Rail Europe and Technology Leaders added loads of content to the site—from interactive maps to photos to how-to articles—spending a great deal of time and money aggregating content deemed of value to those planning European vacations.
To decide what exactly to put on the site, the consultancy and the travel site customized Webtrends so that reports delivered information about various groups of users. Segmenting allowed the company to categorize users based on engagement level, measuring and monitoring keyword searches and the level of user interaction with certain pieces of Web content. To illustrate, Buhr says Rail Europe soon found that interactive maps were immensely popular, leading to a lot of time spent on the site—and to eventual transactions.
With a highly customized dashboard offering many options enabling analysts to drill down, and then to create and consume reports, Buhr says that Rail Europe soon became Web-analytics–centric, but not without effort. “Webtrends out-of-the-box is pretty basic,” he says. “Technology Leaders is adding horsepower…. We would never have seen all of this on the dashboard without customization.”
The company couldn’t be more pleased. “We’ve [raised North American] awareness of train travel in Europe to a new level,” Buhr says. Not only have sales increased, but users are now treating Rail Europe as a preferred planning engine—and they’re doing so much earlier in their planning cycles. With the more-sophisticated Web analytics on board, Rail Europe’s conversion rate increased 28 percent during the crucial April-to-May time period. Buhr notes that, given the unfortunate economy, sales at many travel Web sites are down as much as 25 percent.
Users are now spending more time on Rail Europe’s site—up from about six minutes in 2008 to nearly
eight minutes in 2009—and the rate at which they bounce has decreased from 33 percent to 23 percent. Online sales during the April-to-May period grew 7 percent year over year.

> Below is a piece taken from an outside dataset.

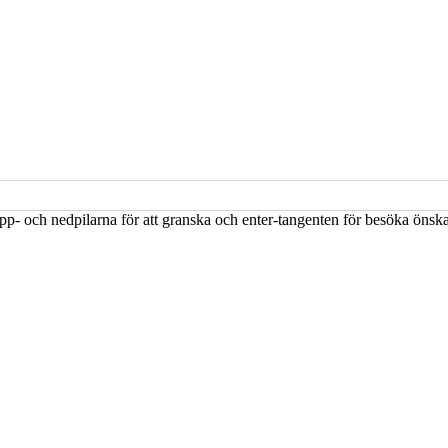
upp- och nedpilarna för att granska och enter-tangenten för besöka öns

Although the company has seen first-class success with its Web analytics strategy over the past year, Buhr says in no way is this the end of the line. Rail Europe’s next step, he says, is to open up the site’s application programming interface to allow third-party partners to engineer content—mashups—to populate the portal.
With Technology Leaders’ Web analytics, Rail Europe has:
- increased its Web-site conversion rate from 1.59 percent a year ago to 2.03 percent — a 28 percent boost;
- increased shopping-cart checkouts by 12 percent;
- increased total online sales by 7 percent;
- decreased its bounce rate from 33 percent to 23 percent; and
- boosted vistiors’ time spent on the site from 6 minutes 20 seconds to 7 minutes 55 seconds.